地方過疎化の今、地方都市で勝負するならこのエリア!

2016年、日本はついに外国人も含めた総人口数で減少ステージに入りました。少子化に伴い、この傾向は今後数十年にわたり、日本に大きな影響を与えていくと予測されます。住む人間が減るということは、不動産業界にとって、直接的なマイナス要因となりかねません。
しかし上手に需要が喚起できれば、このピンチをチャンスに変えることができるかもしれません。そこで今回は、過疎化が進む国内でも、勝負できる可能性が残る3つの地方都市をピックアップしました。

大阪に取って替わる第二の都市に!? リニアも通る名古屋は有力

地方都市で活気がある場所として、名古屋があります。主要産業である自動車製造が好調であるだけでなく、日本初となるリニアモーターを用いた「リニア中央新幹線」の開通も決定しており、品川~名古屋間を従来よりもはるかに速い片道約40分程度で移動できるようになるなど、追い風が吹いています。大阪が人口減少傾向にある中で、経済的にも、人口でも、名古屋が大阪を追い抜く日はそう遠くなさそうです。
産業が活発になると、周辺から仕事を求めて若者が集まり、一人暮らし用の物件の需要が増えます。東京へ1時間以内の通勤が可能となると、名古屋に住みながら東京のオフィスに勤務するという人も出てくるでしょう。実際に名古屋の人口は増えており、名古屋だけではなく周辺の豊橋市や安城市も同様の傾向にあります。名古屋市とその周辺のエリアは、投資に値する地方都市といえるのではないでしょうか。

近畿圏で唯一人口増加中の滋賀にチャンスが眠る

近畿圏の中で唯一人口が増加しているのが、琵琶湖で有名な滋賀県です。
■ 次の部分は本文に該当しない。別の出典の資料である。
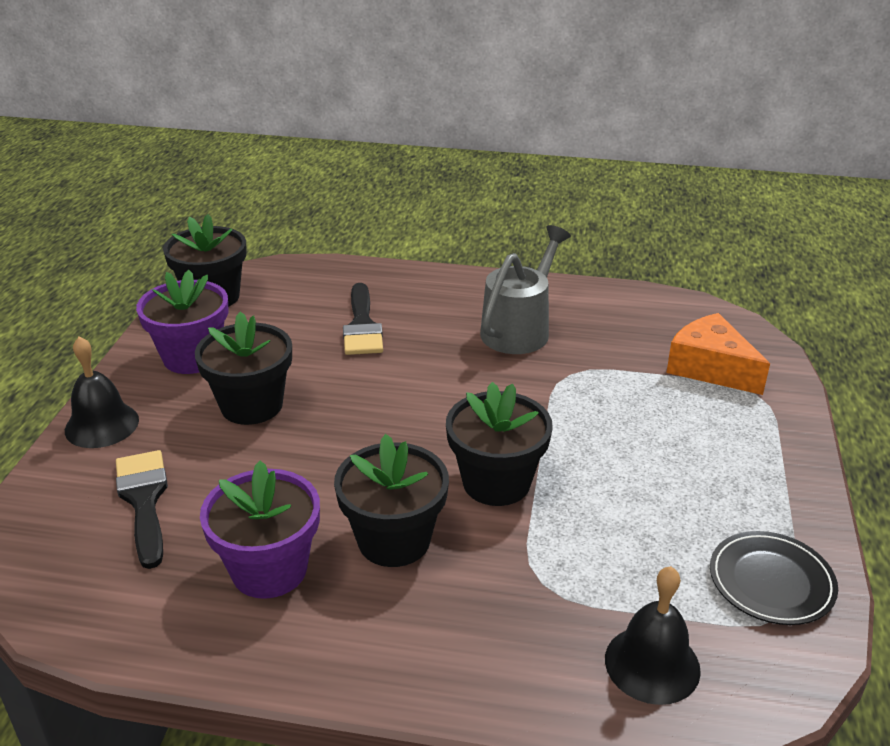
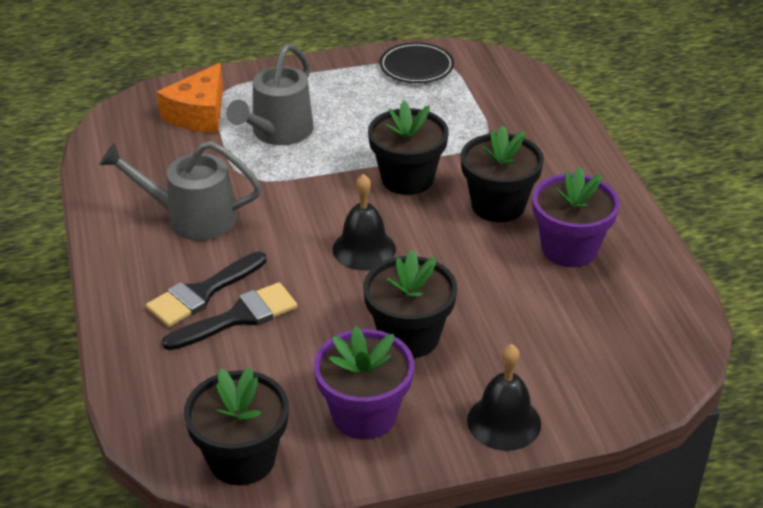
camera: 115 degrees left, 5 degrees up
black brush [116,450,168,569] -> black brush moved to [146,252,266,327]
black bell [605,566,701,705] -> black bell moved to [333,174,396,270]
none -> grey watering can [226,44,314,145]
東海道新幹線の経路を東から見ると、名古屋、滋賀(米原)、京都、大阪となっており、名古屋と大阪の中間点に位置しています。
滋賀県の人口が増えている要因として次の点があげられます。
● 大阪や京都への通勤が可能
● 地価が安い
● インフラの整備が進んでいる
● 買い物などの利便性がよくなった
また、京都へのアクセスが大変優れているので、年々増加している海外からの京都観光客の需要が見込めるのもプラスの要因です。観光客のみを徹底的にターゲティングした民泊施設を作れば、賃貸物件よりも高い利回りで運用できるかもしれません。

都心へのアクセスも容易で、唯一無二の価値を持つ都市、つくば市

筑波大学があるつくば市は、日本でも屈指の学園都市として高い知名度を誇っています。近年「つくばエクスプレス」が開通したこともあり、秋葉原へ45分で移動できるようになるなど、交通面のインフラも大幅に改善され、都心への通勤圏の一つに数えられるようになりました。
つくば市は2005年~2015年の10年間で、人口を20万人から22万7,000人と10%以上も増やしており、また、つくばエクスプレス沿線の駅周辺も軒並み人口を増やしています。大型ファミリー向けマンションが手軽な価格で購入でき、ファミリー層を対象にしたショッピングセンターが多くつくられています。
しかし、同市が人口を増やしている最も大きな要因は、やはり唯一無二の価値である学園都市という点でしょう。国の研究機関が数多く設けられ、国立大学の筑波大学やインテルの日本法人本社もあります。子どもによい教育を受けさせたい。研究者の道を歩ませたいという親にとって、この環境は魅力的なのではないでしょうか。学生向け物件の需要においても大きな強みを持つエリアだけに、立地などのリサーチを堅実に行えば、不動産運営の失敗は少ないのではないでしょうか。
不動産投資で今後注目したい地方都市を、いくつか紹介しました。不動産投資をする際には、エリアの厳選はもとより、国の施策や地方都市の動きにも注目して検討してみるといいかもしれません。